Donovan coached the Storm to a 2004 WNBA title.

“While it is extremely difficult to express how devastating it is to lose Anne, our family remains so very grateful to have been blessed with such a wonderful human being,” Donovan’s family said in a statement, according to reports. “Anne touched many lives as a daughter, sister, aunt, friend and coach.

Donovan, a 6-foot-8 center, made the 1980 U.S. Olympic team (as its youngest player after her freshman year at Old Dominion) that ended up missing the Moscow Games due to the U.S. boycott.

She then earned gold with the U.S. in 1984 and 1988, being the oldest player on the latter team at 26. She was inducted as a player into the Naismith Basketball Hall of Fame in 1995 and into the Women’s Basketball Hall of Fame in 1999.

Donovan later was an assistant coach for the 2004 Olympic champion team and head coach for the 2008 Beijing team that took gold. She also was the first female head coach of a WNBA champion team with the Storm in 2004.

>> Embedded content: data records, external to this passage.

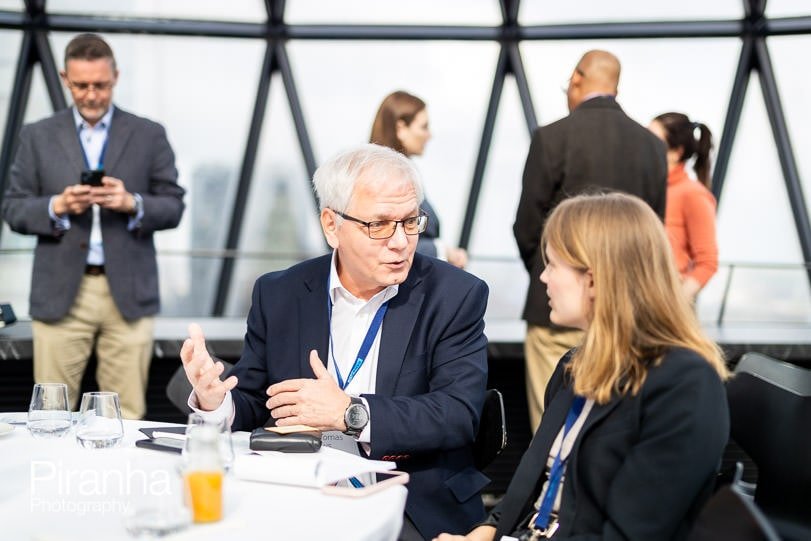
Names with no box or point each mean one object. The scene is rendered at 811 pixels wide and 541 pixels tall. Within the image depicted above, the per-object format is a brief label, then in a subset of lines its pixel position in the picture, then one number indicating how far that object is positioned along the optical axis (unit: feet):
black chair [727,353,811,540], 7.95
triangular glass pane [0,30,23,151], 23.08
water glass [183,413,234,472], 5.67
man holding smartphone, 12.37
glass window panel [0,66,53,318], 18.69
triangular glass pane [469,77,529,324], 24.84
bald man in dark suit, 12.06
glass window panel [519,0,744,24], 23.41
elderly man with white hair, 7.12
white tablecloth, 5.06
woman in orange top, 13.75
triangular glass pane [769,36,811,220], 23.89
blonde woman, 5.64
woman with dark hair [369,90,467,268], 12.87
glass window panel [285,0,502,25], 23.72
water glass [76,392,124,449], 6.43
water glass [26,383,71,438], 6.66
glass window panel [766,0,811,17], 23.20
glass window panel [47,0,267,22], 23.03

“USA Basketball mourns the passing of Anne Donovan,” USA Basketball said in a statement. “She played for her first USA Basketball team in 1977 and during her Hall of Fame, 31-year USA career, she was a member of five U.S. Olympic teams and four USA World Championship teams as an athlete and coach, culminating in leading the 2008 U.S. Olympic Team to gold as our head coach in Beijing. She used to say she bled red, white and blue. As much as we remember her accomplishments in the game, we mourn a great friend who will be greatly missed.”